Soweit zum Überblick, spielen wir jetzt einmal konkrete Beispiele durch:

Wie Optimisten und Pessimisten auf negative Ereignisse reagieren

Im Beispiel sind zwei Kandidaten durch eine Mathematikprüfung gefallen – ein klar negatives Ereignis. Schau dir an, wie dieses Ereignis interpretiert werden kann:

OptimistPessimist
Dauerhaftigkeit„Nicht so schlimm, das ist nur eine einmalige Sache gewesen.“„Ich werde immer versagen.“
Verallgemeinerbarkeit„Ich bin eben nicht so gut in Mathematik.“ (bezogen auf ein einzelnes Thema)„Ich bin einfach schlecht. Ich bekomme das nicht hin.“ (bezogen auf alle Themen)
Personalisierung„Die Prüfung war aber auch echt schwer!“ (Suchen der externen Ursache)„Ich habe wohl nicht genug gelernt.“ (Suchen der internen Ursache)

Wie Optimisten und Pessimisten auf positive Ereignisse reagieren

Drehen wir den Spieß um! Wäre es nicht viel schöner, wenn unsere beiden Kandidaten die Mathematikprüfung bestehen würden? Wir könnten annehmen, dass nun auch der Pessimist positiv über diesen Erfolg denkt – doch Pessimismus ist eine knifflige Angelegenheit. Selbst positive Dinge können heruntergespielt werden.
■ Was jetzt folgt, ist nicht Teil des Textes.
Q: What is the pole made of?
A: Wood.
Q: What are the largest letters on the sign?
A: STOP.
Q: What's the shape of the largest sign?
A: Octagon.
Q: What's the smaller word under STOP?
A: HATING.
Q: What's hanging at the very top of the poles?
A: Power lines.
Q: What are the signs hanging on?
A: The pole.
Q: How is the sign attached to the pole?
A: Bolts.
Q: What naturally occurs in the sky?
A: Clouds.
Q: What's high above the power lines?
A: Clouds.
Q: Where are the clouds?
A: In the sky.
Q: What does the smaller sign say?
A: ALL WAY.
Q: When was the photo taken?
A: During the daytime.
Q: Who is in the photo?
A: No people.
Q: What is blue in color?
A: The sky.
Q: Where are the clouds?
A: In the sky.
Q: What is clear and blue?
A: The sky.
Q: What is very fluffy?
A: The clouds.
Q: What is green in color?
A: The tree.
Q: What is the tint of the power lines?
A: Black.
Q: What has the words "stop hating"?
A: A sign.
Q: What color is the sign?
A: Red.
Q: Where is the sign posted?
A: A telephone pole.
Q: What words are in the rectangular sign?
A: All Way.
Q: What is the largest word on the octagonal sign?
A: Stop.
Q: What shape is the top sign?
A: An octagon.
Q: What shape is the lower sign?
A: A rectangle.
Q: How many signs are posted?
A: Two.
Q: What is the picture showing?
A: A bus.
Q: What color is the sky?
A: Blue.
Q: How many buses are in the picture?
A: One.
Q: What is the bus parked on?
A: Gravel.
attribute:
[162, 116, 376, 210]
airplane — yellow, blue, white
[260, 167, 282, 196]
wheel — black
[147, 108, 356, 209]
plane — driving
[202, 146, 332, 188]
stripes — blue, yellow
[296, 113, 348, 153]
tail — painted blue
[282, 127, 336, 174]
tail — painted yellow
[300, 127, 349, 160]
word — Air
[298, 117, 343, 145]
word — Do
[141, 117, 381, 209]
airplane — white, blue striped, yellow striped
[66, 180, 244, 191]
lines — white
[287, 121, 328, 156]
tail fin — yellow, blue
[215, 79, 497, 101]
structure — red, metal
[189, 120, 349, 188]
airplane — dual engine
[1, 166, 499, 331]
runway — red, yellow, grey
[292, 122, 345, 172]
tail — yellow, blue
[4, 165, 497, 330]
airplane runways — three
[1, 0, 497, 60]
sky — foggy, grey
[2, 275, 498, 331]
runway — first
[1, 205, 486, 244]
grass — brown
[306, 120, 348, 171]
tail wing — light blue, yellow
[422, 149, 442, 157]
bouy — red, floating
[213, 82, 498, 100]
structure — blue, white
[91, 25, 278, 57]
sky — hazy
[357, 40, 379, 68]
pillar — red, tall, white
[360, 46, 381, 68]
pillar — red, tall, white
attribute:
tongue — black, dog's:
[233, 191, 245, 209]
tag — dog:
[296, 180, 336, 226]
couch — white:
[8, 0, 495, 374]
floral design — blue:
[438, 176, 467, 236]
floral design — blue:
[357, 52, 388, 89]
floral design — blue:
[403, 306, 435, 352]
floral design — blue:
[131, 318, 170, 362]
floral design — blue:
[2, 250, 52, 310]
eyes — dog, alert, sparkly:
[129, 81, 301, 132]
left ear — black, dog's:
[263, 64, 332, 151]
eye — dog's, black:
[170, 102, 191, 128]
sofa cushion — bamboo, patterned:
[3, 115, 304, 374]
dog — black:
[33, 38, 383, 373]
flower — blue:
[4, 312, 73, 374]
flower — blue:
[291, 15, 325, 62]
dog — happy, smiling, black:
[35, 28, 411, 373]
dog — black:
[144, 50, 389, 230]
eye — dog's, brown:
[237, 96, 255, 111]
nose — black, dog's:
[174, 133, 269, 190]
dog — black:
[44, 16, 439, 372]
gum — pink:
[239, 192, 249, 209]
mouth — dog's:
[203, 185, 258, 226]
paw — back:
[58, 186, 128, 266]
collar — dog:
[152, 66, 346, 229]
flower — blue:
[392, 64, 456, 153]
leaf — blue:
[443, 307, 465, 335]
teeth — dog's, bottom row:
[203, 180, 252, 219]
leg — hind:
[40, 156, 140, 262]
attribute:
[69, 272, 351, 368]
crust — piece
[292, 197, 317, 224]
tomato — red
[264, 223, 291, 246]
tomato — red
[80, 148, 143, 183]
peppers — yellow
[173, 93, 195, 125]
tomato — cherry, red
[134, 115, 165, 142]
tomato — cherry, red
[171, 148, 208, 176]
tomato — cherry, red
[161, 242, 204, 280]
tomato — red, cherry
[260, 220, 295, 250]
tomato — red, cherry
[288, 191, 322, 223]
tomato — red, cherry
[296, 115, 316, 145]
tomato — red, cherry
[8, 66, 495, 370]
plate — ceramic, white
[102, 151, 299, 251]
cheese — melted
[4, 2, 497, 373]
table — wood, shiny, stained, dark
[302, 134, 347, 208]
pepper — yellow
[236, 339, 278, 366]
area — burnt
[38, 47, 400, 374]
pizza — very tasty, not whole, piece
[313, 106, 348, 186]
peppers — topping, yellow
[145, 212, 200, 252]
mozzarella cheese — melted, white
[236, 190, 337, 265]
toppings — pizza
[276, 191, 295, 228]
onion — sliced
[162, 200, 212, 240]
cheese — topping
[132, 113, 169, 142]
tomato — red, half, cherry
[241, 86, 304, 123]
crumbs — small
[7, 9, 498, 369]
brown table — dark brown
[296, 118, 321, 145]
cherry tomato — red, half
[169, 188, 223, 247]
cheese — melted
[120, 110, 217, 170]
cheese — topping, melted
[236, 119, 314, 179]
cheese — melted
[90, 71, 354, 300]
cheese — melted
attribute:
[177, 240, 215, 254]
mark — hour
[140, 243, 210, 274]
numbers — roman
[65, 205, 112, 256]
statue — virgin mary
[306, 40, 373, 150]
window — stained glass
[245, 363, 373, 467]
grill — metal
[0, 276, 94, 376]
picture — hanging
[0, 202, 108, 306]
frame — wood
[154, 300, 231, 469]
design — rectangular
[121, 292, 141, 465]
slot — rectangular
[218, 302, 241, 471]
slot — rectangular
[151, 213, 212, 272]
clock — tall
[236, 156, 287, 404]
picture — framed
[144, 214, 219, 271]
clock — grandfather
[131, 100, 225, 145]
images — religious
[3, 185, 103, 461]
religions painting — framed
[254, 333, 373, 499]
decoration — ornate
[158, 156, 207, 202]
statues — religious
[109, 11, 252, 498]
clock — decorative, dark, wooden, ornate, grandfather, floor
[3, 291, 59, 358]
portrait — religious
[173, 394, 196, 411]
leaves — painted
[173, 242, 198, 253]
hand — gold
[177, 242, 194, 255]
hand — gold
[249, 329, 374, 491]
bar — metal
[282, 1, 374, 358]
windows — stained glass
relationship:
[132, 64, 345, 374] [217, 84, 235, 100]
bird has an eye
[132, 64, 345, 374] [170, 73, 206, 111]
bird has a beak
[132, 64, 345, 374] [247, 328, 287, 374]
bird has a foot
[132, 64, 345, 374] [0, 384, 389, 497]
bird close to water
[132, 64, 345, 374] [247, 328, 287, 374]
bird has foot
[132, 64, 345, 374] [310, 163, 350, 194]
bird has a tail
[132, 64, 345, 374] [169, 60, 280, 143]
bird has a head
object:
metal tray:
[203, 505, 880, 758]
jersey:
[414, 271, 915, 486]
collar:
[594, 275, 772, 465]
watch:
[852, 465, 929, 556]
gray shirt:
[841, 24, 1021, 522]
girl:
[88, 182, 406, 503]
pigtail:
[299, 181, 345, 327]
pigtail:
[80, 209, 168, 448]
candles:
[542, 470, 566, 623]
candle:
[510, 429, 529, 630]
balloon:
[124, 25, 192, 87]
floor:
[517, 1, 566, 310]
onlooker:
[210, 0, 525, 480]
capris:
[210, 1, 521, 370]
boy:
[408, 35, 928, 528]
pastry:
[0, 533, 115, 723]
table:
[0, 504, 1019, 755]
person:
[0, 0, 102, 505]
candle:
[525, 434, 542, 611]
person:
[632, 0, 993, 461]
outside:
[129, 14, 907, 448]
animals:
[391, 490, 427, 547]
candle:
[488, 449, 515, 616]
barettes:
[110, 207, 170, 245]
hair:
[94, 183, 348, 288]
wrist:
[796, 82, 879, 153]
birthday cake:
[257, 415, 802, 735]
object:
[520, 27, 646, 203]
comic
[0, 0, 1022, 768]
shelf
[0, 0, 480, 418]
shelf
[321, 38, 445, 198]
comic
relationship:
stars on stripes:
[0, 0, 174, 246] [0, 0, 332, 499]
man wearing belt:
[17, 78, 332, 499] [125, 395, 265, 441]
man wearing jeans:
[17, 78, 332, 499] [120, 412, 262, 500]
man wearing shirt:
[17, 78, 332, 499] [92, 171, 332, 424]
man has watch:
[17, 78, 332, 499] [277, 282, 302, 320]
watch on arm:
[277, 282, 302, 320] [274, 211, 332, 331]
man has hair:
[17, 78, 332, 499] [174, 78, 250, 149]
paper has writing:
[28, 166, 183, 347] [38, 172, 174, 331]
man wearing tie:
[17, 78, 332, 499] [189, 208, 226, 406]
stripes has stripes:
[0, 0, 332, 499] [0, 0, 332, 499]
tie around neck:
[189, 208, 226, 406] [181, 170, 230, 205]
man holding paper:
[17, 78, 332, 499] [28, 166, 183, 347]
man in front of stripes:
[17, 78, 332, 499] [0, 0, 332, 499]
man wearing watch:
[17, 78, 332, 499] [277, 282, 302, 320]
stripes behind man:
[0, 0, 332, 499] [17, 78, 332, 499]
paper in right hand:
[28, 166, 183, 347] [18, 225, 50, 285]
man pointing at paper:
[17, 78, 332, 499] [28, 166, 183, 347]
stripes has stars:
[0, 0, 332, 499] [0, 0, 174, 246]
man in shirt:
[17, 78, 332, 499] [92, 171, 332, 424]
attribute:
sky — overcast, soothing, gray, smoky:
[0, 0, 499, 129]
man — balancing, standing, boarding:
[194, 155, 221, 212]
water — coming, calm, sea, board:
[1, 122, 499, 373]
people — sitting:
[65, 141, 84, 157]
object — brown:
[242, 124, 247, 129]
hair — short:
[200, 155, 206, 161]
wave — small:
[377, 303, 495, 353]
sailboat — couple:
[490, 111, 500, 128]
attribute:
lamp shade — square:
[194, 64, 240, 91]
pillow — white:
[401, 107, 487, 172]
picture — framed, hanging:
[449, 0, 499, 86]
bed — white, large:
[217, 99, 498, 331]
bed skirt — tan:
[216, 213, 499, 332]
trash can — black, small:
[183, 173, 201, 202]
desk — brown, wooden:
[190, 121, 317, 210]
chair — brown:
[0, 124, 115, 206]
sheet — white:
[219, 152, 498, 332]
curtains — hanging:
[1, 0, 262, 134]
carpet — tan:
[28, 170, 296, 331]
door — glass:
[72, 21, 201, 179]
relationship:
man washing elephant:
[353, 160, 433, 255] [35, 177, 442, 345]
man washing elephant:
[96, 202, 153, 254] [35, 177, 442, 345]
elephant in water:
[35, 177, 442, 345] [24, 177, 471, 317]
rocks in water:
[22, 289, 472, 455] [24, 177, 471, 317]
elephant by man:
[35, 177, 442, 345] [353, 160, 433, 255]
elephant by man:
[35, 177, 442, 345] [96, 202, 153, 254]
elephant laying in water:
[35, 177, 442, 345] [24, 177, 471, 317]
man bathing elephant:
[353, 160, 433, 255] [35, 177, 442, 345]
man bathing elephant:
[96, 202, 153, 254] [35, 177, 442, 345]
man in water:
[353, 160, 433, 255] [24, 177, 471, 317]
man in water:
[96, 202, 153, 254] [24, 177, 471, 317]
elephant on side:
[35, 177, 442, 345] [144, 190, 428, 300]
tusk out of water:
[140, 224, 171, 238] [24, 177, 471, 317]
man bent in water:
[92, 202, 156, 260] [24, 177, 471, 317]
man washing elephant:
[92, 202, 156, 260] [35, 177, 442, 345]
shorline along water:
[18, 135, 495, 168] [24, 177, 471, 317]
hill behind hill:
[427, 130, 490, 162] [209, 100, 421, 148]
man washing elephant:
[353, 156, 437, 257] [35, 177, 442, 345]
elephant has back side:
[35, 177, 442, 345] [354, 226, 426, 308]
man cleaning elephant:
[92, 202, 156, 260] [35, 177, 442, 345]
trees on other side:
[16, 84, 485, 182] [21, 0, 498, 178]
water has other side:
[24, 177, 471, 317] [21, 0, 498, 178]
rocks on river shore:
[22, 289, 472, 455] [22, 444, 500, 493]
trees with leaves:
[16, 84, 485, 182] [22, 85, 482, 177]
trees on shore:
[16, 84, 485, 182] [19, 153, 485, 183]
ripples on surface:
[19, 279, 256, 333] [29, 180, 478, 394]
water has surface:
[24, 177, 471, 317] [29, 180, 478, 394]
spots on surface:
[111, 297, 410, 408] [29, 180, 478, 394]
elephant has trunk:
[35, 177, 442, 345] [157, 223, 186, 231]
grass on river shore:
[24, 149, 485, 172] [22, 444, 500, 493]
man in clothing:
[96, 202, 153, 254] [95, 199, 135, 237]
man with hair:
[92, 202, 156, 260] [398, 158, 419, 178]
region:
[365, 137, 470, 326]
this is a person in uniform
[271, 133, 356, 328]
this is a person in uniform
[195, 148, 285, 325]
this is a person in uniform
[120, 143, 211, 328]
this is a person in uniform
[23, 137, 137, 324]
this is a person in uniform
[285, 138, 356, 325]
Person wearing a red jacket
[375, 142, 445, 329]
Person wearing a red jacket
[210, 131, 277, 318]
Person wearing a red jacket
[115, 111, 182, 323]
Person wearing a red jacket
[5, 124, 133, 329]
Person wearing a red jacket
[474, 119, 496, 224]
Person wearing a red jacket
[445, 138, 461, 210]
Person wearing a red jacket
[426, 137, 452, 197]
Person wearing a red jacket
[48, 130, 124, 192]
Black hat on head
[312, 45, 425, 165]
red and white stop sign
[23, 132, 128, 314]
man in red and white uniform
Schau dir das Beispiel an:

OptimistPessimist
Dauerhaftigkeit„Ich habe echt immer Glück! Die anderen Prüfungen werden auch klappen!“„Das war nur Glück. Ein Einzelfall. Beim nächsten Mal könnte es schief gehen.“
Verallgemeinerbarkeit„Ich bin echt intelligent!“ (universelle Sicht)„Das hat nur geklappt, weil ich gut in Mathematik bin.“ (bezogen auf ein spezifisches Thema)
Personalisierung„Ich habe mich aber auch wirklich gut vorbereitet.“ (Suchen der internen Ursache)„Die Prüfung war ziemlich leicht.“ (Suchen der externen Ursache)

Optimistisch oder pessimistisch? Wie tickst du?

Was geht in die vor, wenn du diese Beispiele anschaust? Spürst du unterschiedliche Gefühle in dir, wenn du optimistische oder pessimistische Sichtweisen liest? Wir alle tendieren meist zu einer Seite, auch wenn das von Situation zu Situation unterschiedlich sein kann.

Wichtig zu wissen: Das Bewusstsein über eigene Denkmuster ist der erste Schritt zu einer Verhaltensänderung. Nur wenn du merkst, dass du pessimistische Tendenzen hast, kannst du gezielt dagegen angehen. Wie? Mit dem Hinterfragen deiner Gedanken und gezielten Übungen. Du willst das Thema vertiefen? Melde dich bei uns!

Fazit

Optimisten und Pessimisten unterscheiden sich stark in der Art und Weise, wie sie ihr Leben, Ereignisse und sich selbst betrachten. Diese Denkmuster bedingen unter Anderem die Fähigkeit zur Resilienz. Ein optimistischer Erklärungsstil steht dabei in Zusammenhang mit hoher Resilienz und damit innerer Stärke, weniger Stress und mehr Wohlbefinden.